To protect teenager’s self-esteem in the digital age, it’s essential that they are taught to think critically. The Self-Esteem Team do this in our classes by looking at agendas – whether that’s advertising, ‘free’ pornography, or the actions of others on social media. Promoting discussions around web content, pictures in magazines, or even politics, and encouraging children and young people to have their own opinions, allows them to question prevailing social narratives around gender, sexuality, success, and beauty, which often impact them perversely.
Normalising feeling talk
From an early age, society subconsciously tells children that their feelings aren’t valid. Girls are told to stop being ‘drama queens’ and boys to ‘man up’. Adults also have a tendency to assume that a lack of communication means everything is fine, because if they had a problem, they’d tell us; right?
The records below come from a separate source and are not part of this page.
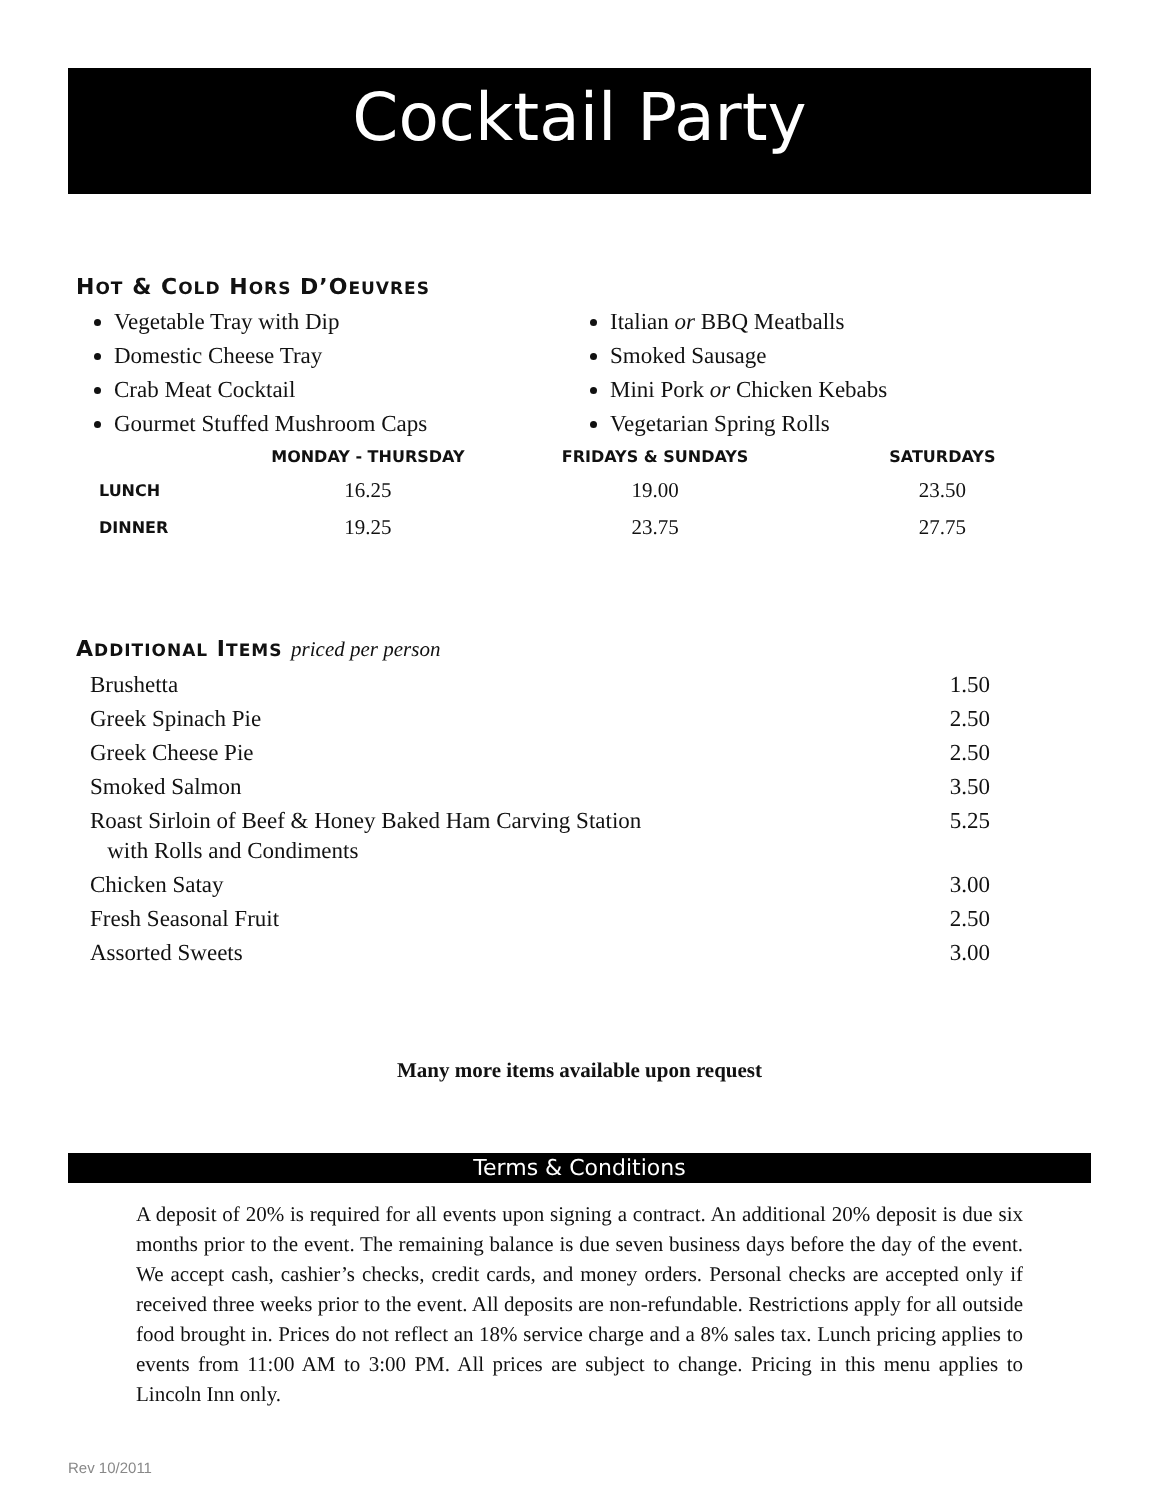Cocktail Party
HOT & COLD HORS D’OEUVRES
Vegetable Tray with Dip
Domestic Cheese Tray
Crab Meat Cocktail
Gourmet Stuffed Mushroom Caps
Italian or BBQ Meatballs
Smoked Sausage
Mini Pork or Chicken Kebabs
Vegetarian Spring Rolls
| | MONDAY - THURSDAY | FRIDAYS & SUNDAYS | SATURDAYS |
| --- | --- | --- | --- |
| LUNCH | 16.25 | 19.00 | 23.50 |
| DINNER | 19.25 | 23.75 | 27.75 |
ADDITIONAL ITEMS priced per person
| Brushetta | 1.50 |
| Greek Spinach Pie | 2.50 |
| Greek Cheese Pie | 2.50 |
| Smoked Salmon | 3.50 |
| Roast Sirloin of Beef & Honey Baked Ham Carving Station with Rolls and Condiments | 5.25 |
| Chicken Satay | 3.00 |
| Fresh Seasonal Fruit | 2.50 |
| Assorted Sweets | 3.00 |
Many more items available upon request
Terms & Conditions
A deposit of 20% is required for all events upon signing a contract. An additional 20% deposit is due six months prior to the event. The remaining balance is due seven business days before the day of the event. We accept cash, cashier’s checks, credit cards, and money orders. Personal checks are accepted only if received three weeks prior to the event. All deposits are non-refundable. Restrictions apply for all outside food brought in. Prices do not reflect an 18% service charge and a 8% sales tax. Lunch pricing applies to events from 11:00 AM to 3:00 PM. All prices are subject to change. Pricing in this menu applies to Lincoln Inn only.
Rev 10/2011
But there should be conversations which bridge the gap between silence and admitting to having a problem.
It’s a huge thing, in our stigma-ridden culture, to confess to struggling with your mental health, but it’s much easier in an environment where everyone has been encouraged and given permission to discuss their emotions. Children need to be taught emotional vocabulary from an early age.
One primary school that The Self-Esteem Team recently visited demonstrated to primary school children what was happening in their brain when they were angry by using glitter in a jar. The children, who were only aged five, then talked about experiencing ‘glitter brain’. Since they were able to communicate how they were feeling, they were less likely to lash out or have a temper tantrum.
In secondary schools, it’s important that teens realise that talking about feelings isn’t something you just do with the school counsellor when times are tough. Many schools have found safe and innovative ways to implement peer-mentoring systems. In the classroom, teachers can (and in my experience, do) strive to create an environment where everyone’s opinion is heard and valid, there is no question too ‘stupid’ to ask, and no one is ridiculed for expressing how they feel.
Natasha Devon MBE is a writer, campaigner & pundit. She is co-founder of the Self Esteem Team (until Sept 2017) & the Body Gossip Education Programme, both working in schools to help teenagers, their parents, and teachers with mental health & body image challenges. She advises politicians on mental health, education, and young people’s rights. In 2016, the Sunday Times and Debrett’s named Natasha one of the 20 most influential people in education.